Desde luego, Berrington se acordaba. La CIA había dicho que los soviéticos contaban con un programa de procreación de seres humanos. Mediante el mismo planeaban crear científicos perfectos, ajedrecistas perfectos, atletas perfectos… y soldados perfectos. Nixon ordenó a la Unidad de Investigación Clínica del ejército de Estados Unidos, como se denominaba entonces, que concibiera un programa paralelo y descubriese el modo de engendrar soldados norteamericanos perfectos. A Jim Proust se le encargó la tarea de llevarlo a la práctica.

Recurrió de inmediato a Berrington en busca de ayuda. Unos cuantos años antes, Berrington había dejado estupefactos a todos, en especial a su esposa, Vivvie, al alistarse en el ejército precisamente cuando el sentimiento antibélico hervía entre los hombres de su edad. Fue a trabajar a Fort Detrick, en Frederick (Maryland), donde emprendió una investigación sobre el cansancio en los soldados. A principios de los setenta era la máxima autoridad mundial en características hereditarias del personal castrense, tales como agresividad y resistencia física. Mientras tanto, Preston, que permaneció en Harvard, llevó a cabo una serie de avances en el terreno de la fertilización humana. Berrington le persuadió para que dejase la universidad y pasara a formar parte del gran experimento, junto con él y con Proust.

Había sido el momento más glorioso de Berrington.

– También me acuerdo de lo emocionante que era -dijo-. Estábamos en la primera línea de la ciencia, situando a Estados Unidos en el buen camino, y nuestro presidente nos había pedido que continuáramos trabajando.

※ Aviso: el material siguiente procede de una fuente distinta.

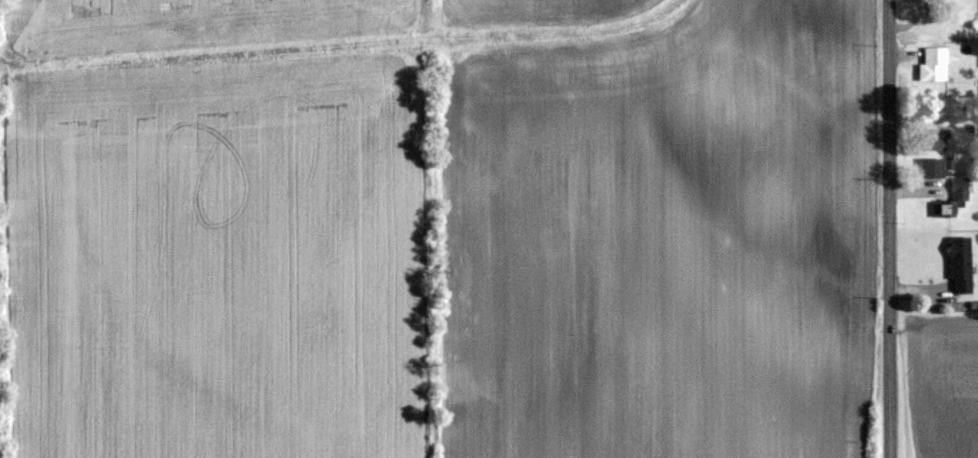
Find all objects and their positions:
building: (933, 65)
building: (933, 139)
building: (931, 168)
building: (959, 188)
road: (889, 228)
building: (959, 265)

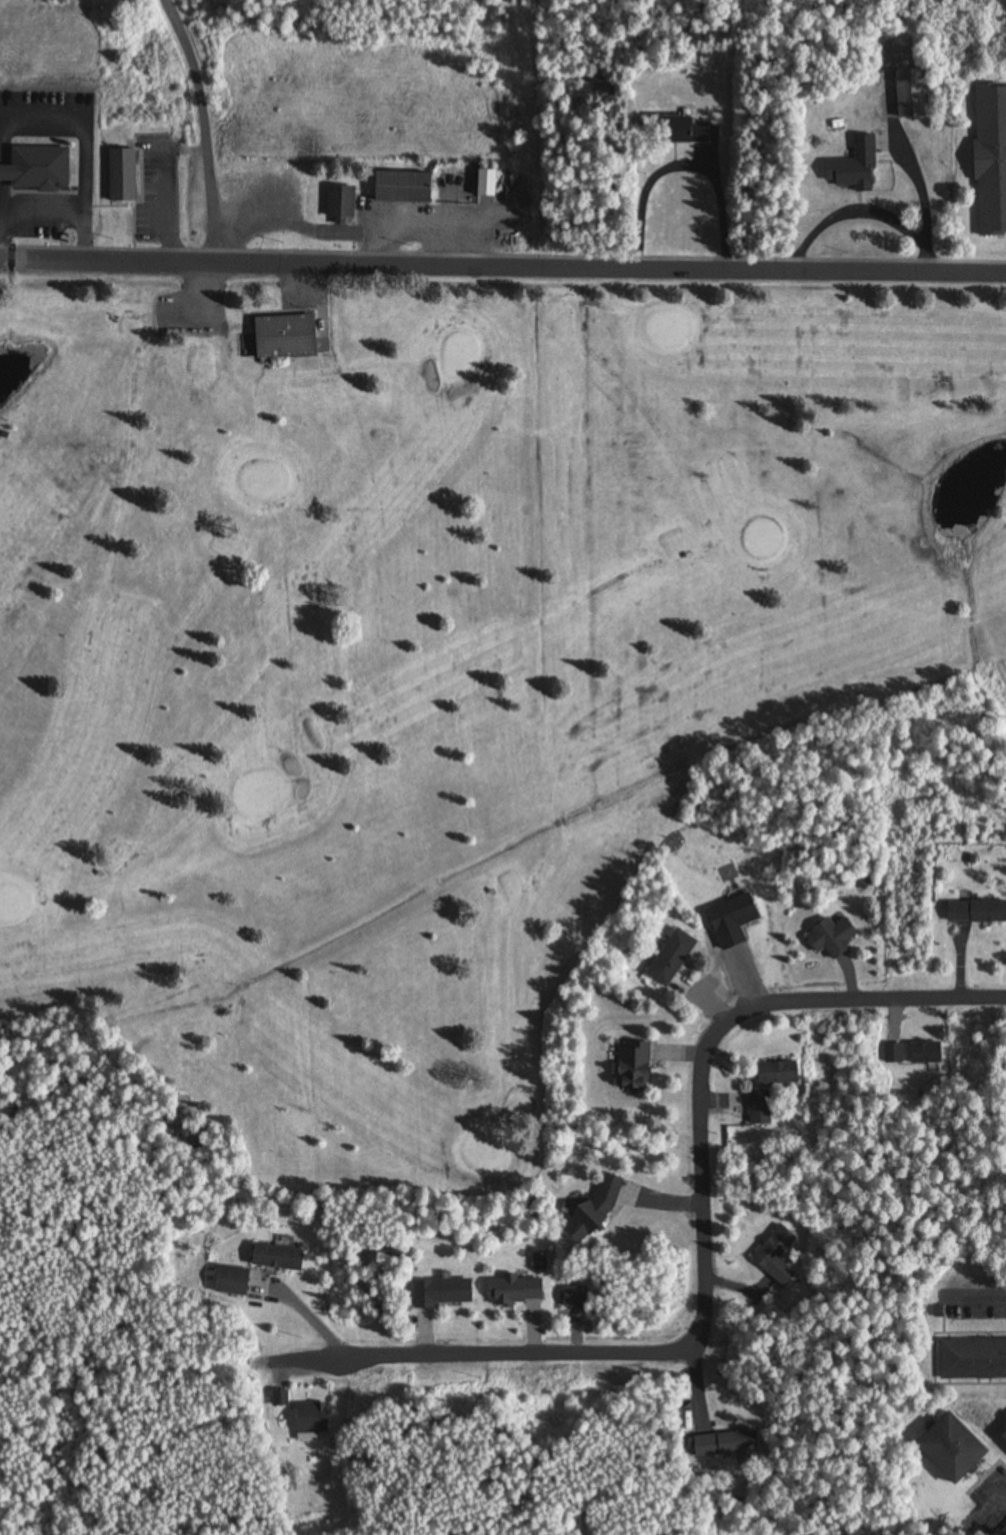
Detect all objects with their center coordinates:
park: (137, 58)
building: (907, 95)
building: (677, 132)
building: (989, 160)
building: (852, 167)
building: (35, 170)
building: (120, 175)
building: (484, 183)
building: (400, 188)
building: (338, 203)
road: (502, 267)
road: (303, 279)
parking lot: (302, 293)
road: (206, 304)
parking lot: (192, 309)
park: (668, 331)
building: (282, 336)
park: (457, 356)
park: (261, 481)
park: (762, 541)
park: (421, 674)
park: (260, 797)
park: (13, 904)
building: (975, 912)
building: (829, 937)
building: (668, 958)
building: (923, 1052)
building: (892, 1053)
building: (631, 1065)
building: (775, 1074)
building: (758, 1109)
park: (483, 1154)
road: (704, 1240)
building: (775, 1255)
building: (275, 1259)
building: (230, 1282)
building: (513, 1292)
building: (439, 1293)
building: (972, 1359)
building: (279, 1400)
park: (256, 1414)
building: (309, 1418)
building: (1002, 1437)
building: (734, 1444)
building: (699, 1445)
building: (947, 1449)
park: (972, 1534)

Preston jugueteó con su ensalada.

– Los tiempos han cambiado. Ahora ya no constituye ninguna excusa decir: «Lo hice porque el presidente de Estados Unidos me pidió que lo hiciera». Hay hombres que fueron a la cárcel por hacer lo que el presidente les encargó.

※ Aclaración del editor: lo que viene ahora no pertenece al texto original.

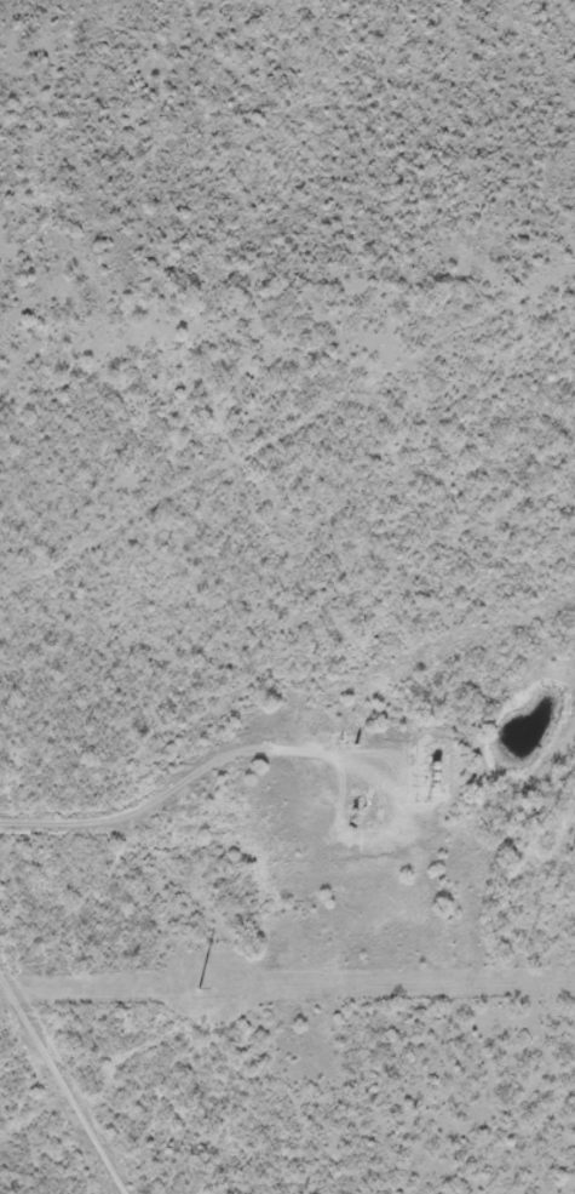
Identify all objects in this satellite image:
petroleum well: (359, 818)
power tower: (202, 986)

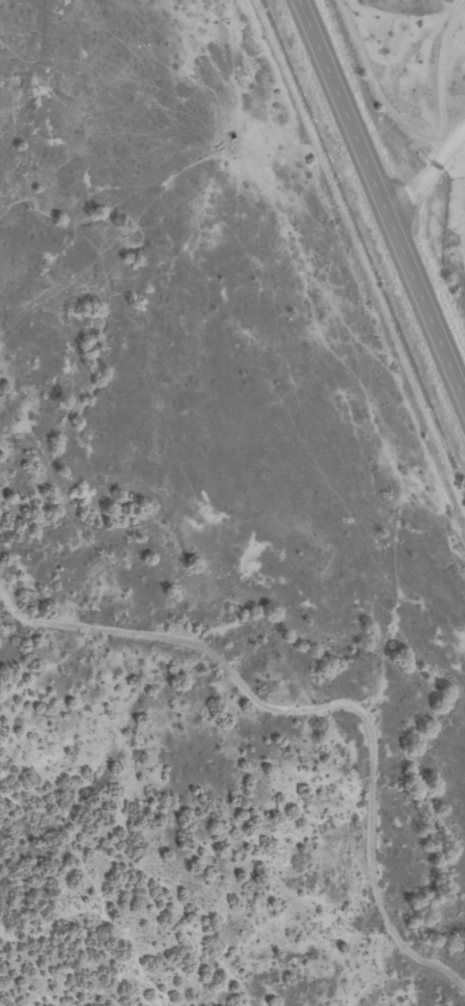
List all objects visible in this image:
road: (440, 71)
road: (382, 88)
road: (427, 178)
road: (458, 194)
road: (383, 198)
road: (360, 258)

– ¿Qué tuvo aquello de malo? -preguntó Jim malhumoradamente-. Era secreto, si. Pero ¿qué hay que confesar, por el amor de Dios?

– Estábamos en la clandestinidad -especificó Preston.

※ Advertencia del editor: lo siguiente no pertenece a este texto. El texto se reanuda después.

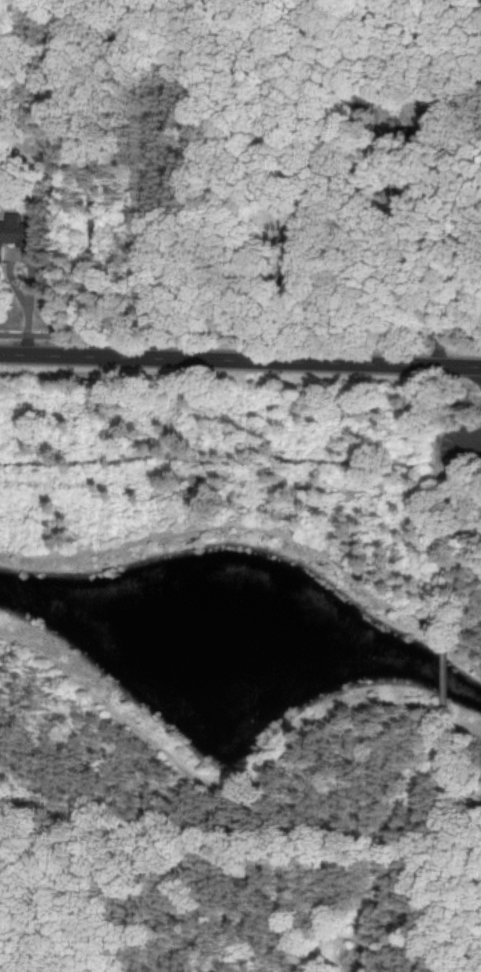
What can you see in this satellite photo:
road: (91, 178)
road: (156, 178)
building: (16, 232)
road: (32, 270)
road: (444, 270)
road: (241, 340)
road: (240, 360)
parking lot: (461, 451)
road: (240, 476)
road: (479, 483)
road: (234, 524)
road: (446, 556)
road: (461, 646)
park: (239, 664)
road: (442, 689)
road: (462, 748)
road: (417, 779)
road: (218, 800)
road: (450, 857)
road: (200, 866)
road: (369, 891)
road: (244, 948)
road: (399, 951)
road: (322, 960)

Jim se sonrojó bajo su bronceado.

– Transferimos nuestro proyecto al sector privado.

Eso no dejaba de ser un sofisma, pensó Berrington, aunque se abstuvo de crear polémica expresándolo en voz alta. Aquellos payasos del Comité para la Reelección del Presidente se dejaron atrapar dentro del hotel Watergate y todo Washington corrió asustado. Preston creó la Genético como empresa particular limitada y Jim aportó suficientes contratos militares tipo «pan y mantequilla» para hacerla financieramente viable. Al cabo de una temporada, las clínicas de fertilidad se convirtieron en un negocio tan lucrativo que sus beneficios sufragaban los gastos del programa de investigación sin necesidad de la ayuda del estamento militar. Berrington regresó al mundo académico y Jim pasó del ejército a la CIA y después ingresó en el Senado.